A total solar eclipse by itself isn’t so unusual—the moon shades the Sun every 18 months, from the view of somewhere on Earth. But this year’s “Great American Eclipse” was special simply for how much inhabited land it covered, crossing the length of America from Oregon to South Carolina. And that led to some amazing new scientific observations.
Researchers at MIT’s Haystack Observatory and the University of Tromsø in Norway observed the eclipse’s strange effects on atmosphere using 2,000 sensors receiving positioning satellite data. They were able to confirm a theorized behavior so small that it hadn’t been detected before: atmospheric “bow waves,” like the outermost waves of a ship’s wake. These waves tell an important story about the complexity of Earth’s atmosphere.
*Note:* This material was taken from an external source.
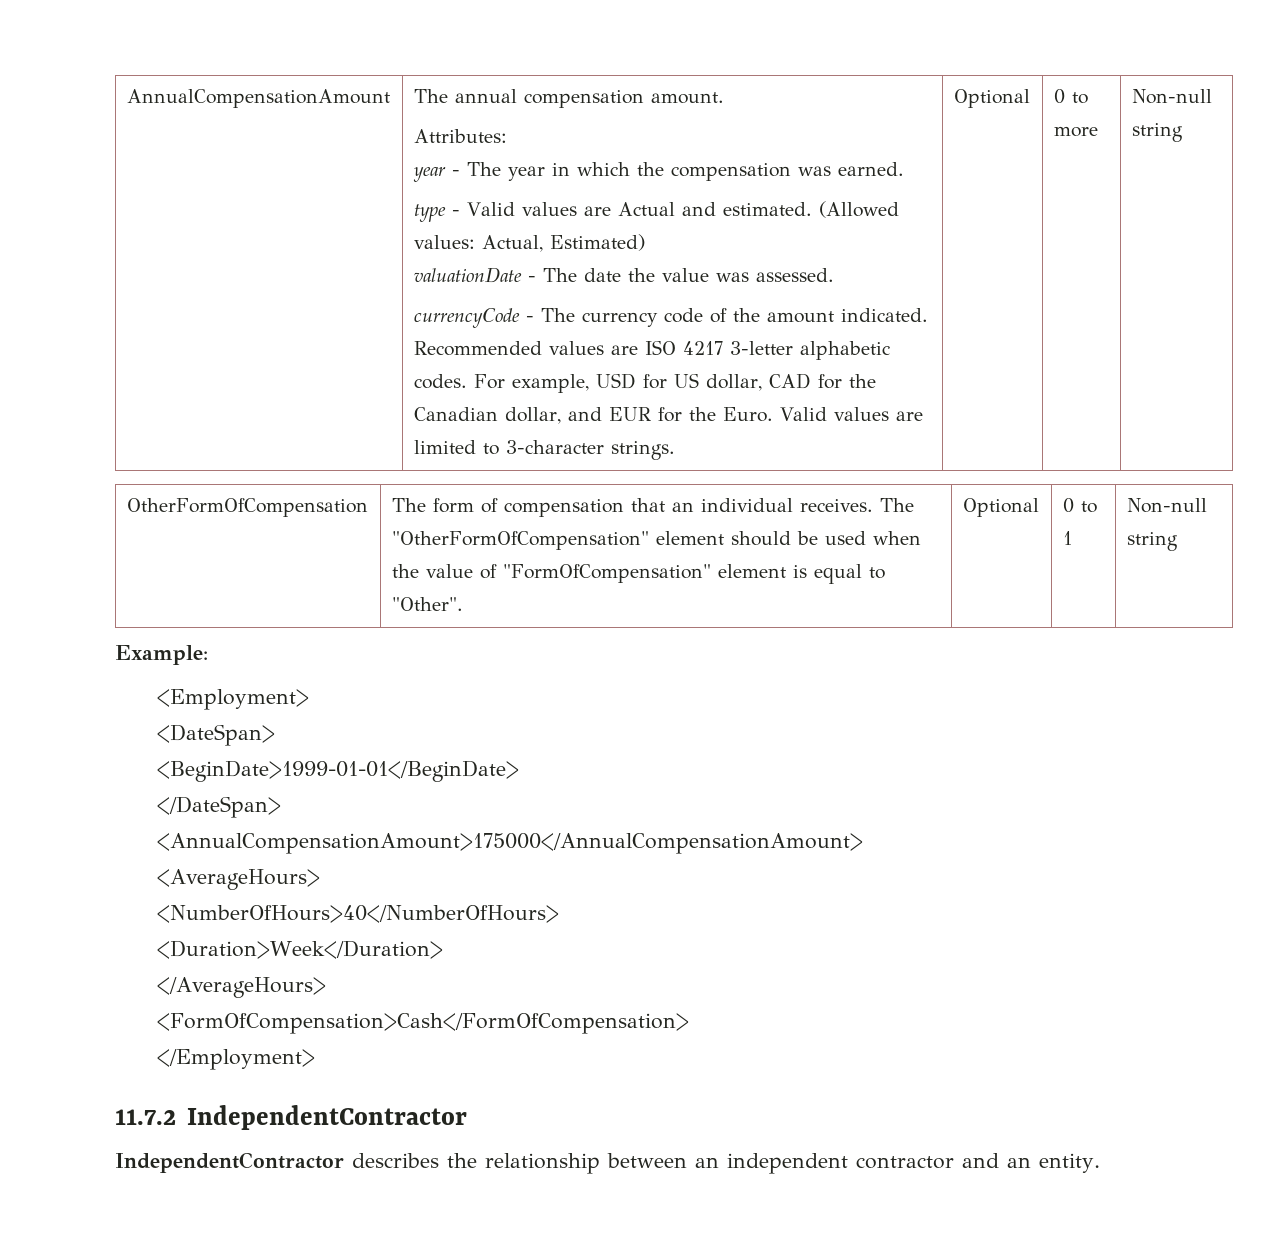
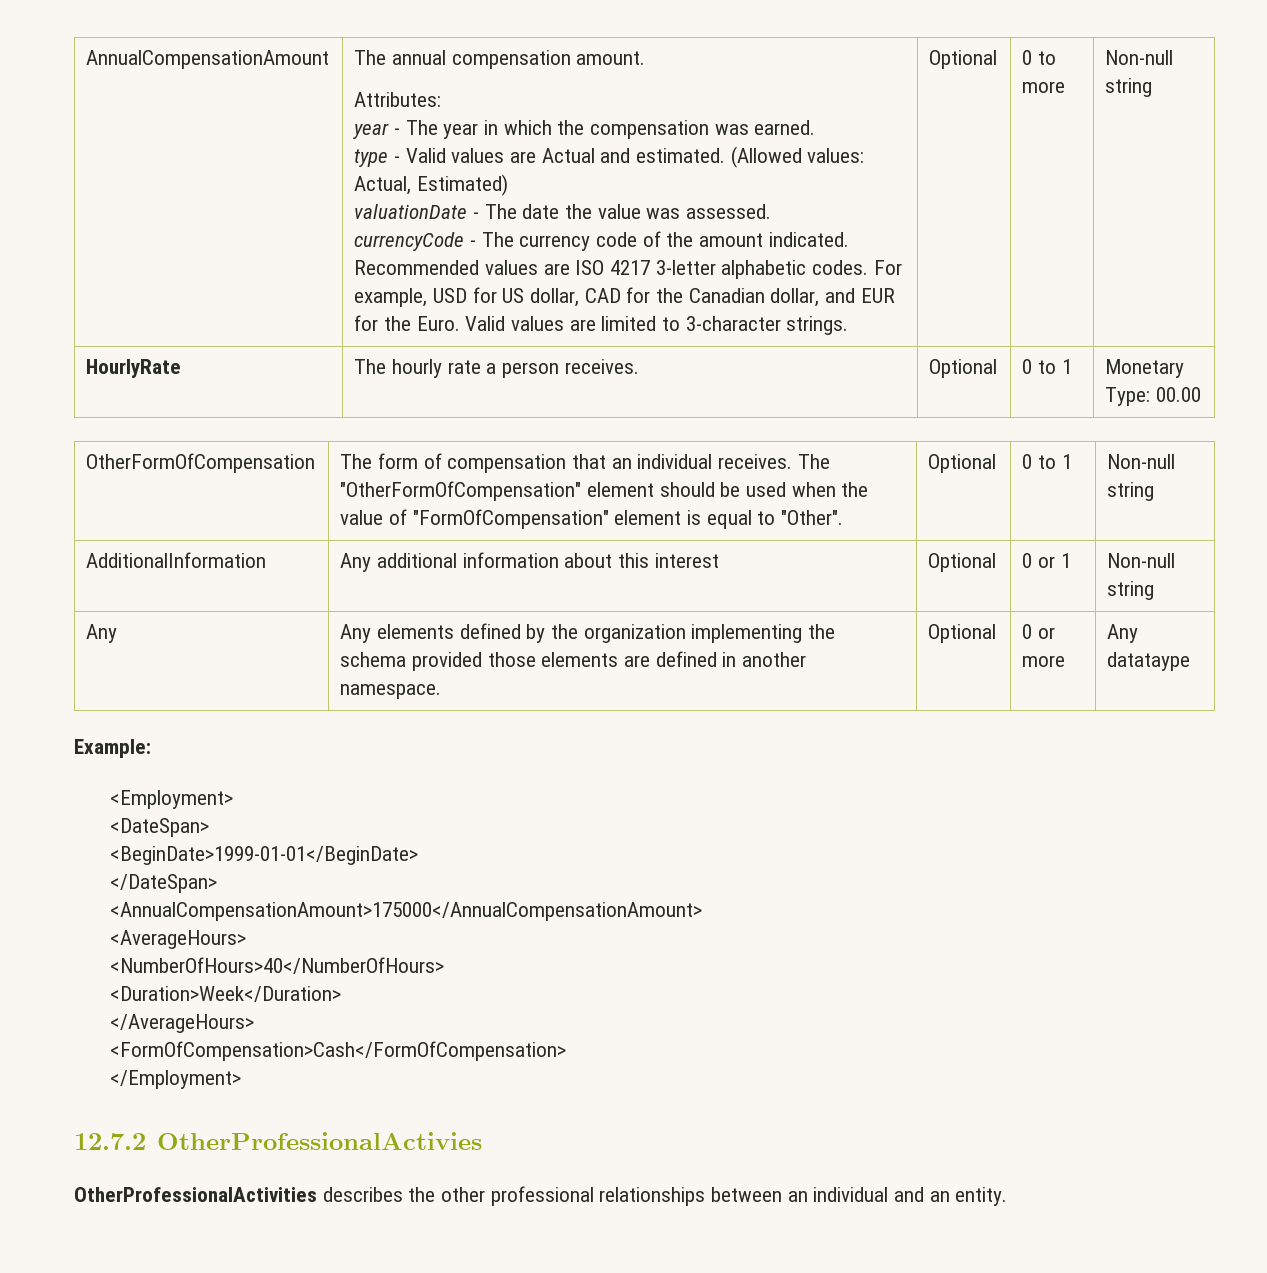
(1183, 132) none -> [86,359,182,378] [354,359,639,378] [929,359,998,378] [1022,359,1072,374] [1105,359,1185,378] [1105,387,1201,406] // HourlyRate | The hourly rate a person receives. | Optional | 0 to 1 | Monetary Type: 00.00
(1178, 541) none -> [86,552,267,568] [340,552,719,572] [928,553,997,572] [1022,553,1071,568] [1107,553,1176,568] [1107,581,1155,600] [86,624,118,643] [340,623,836,643] [340,651,807,671] [340,684,442,699] [928,624,997,643] [1022,624,1055,639] [1022,655,1066,667] [1107,624,1139,643] [1107,652,1191,671] // AdditionalInformation | Any additional information about this interest | Optional | 0 or 1 | Non-null string // Any | Any elements defined by the organization implementing the schema provided those elements are defined in another namespace. | Optional | 0 or more | Any datataype
[115,1105,467,1130] [115,1152,954,1174] 11.7.2 IndependentContractor // IndependentContractor describes the relationship between an independent contractor -> [74,1132,482,1150] [74,1186,889,1206] 12.7.2 OtherProfessionalActivies // OtherProfessionalActivities describes the other professional relationships between an individual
“We were looking at some phenomena that were expected but never had the chance to be observed,” study author Shun-Rong Zhang from the MIT Haystack Observatory told Gizmodo. “That was the surprise we found... we had a large coverage and our system is sensitive enough to be able to see these smaller variations. That was really very interesting to us.”
The Sun’s heat provides energy to Earth’s atmosphere. The Moon passing in front of it causes a noticeable decrease in the energy in the shadowed zone. The shadow travels fast enough that it should create a bow wave in the atmosphere—the same idea as the trailing v-shaped waves left behind by boats traveling in water. The eclipse’s bow wave was too slight to detect—until now.
Past attempts to detect these waves didn’t gather nearly the amount of data that the August 21 eclipse offered. This time, the researchers had 2,000 receivers placed all over the U.S. gathering data from positioning satellites. These sensors could detect changes in the ionosphere, the part of the atmosphere with lots of electrically charged particles. They revealed the atmospheric ripples over the Central and Eastern U.S.
There’s no need to worry about these atmospheric changes—they’re not nearly as intense as solar weather, which could damage our electrical grid and communications systems, explained Zhang. The atmosphere is complex and has many of regions with both charged and neutral particles. Scientists are always looking to understand how these parts of the atmosphere connect with one another. Watching these waves propagate and dissipate through the atmosphere furthers our understanding of that interconnectedness.
Finally, the paper accepted for publication in Geophysical Research Letters concludes that these results “address a long-standing controversy surrounding one of Nature’s most spectacular active events.”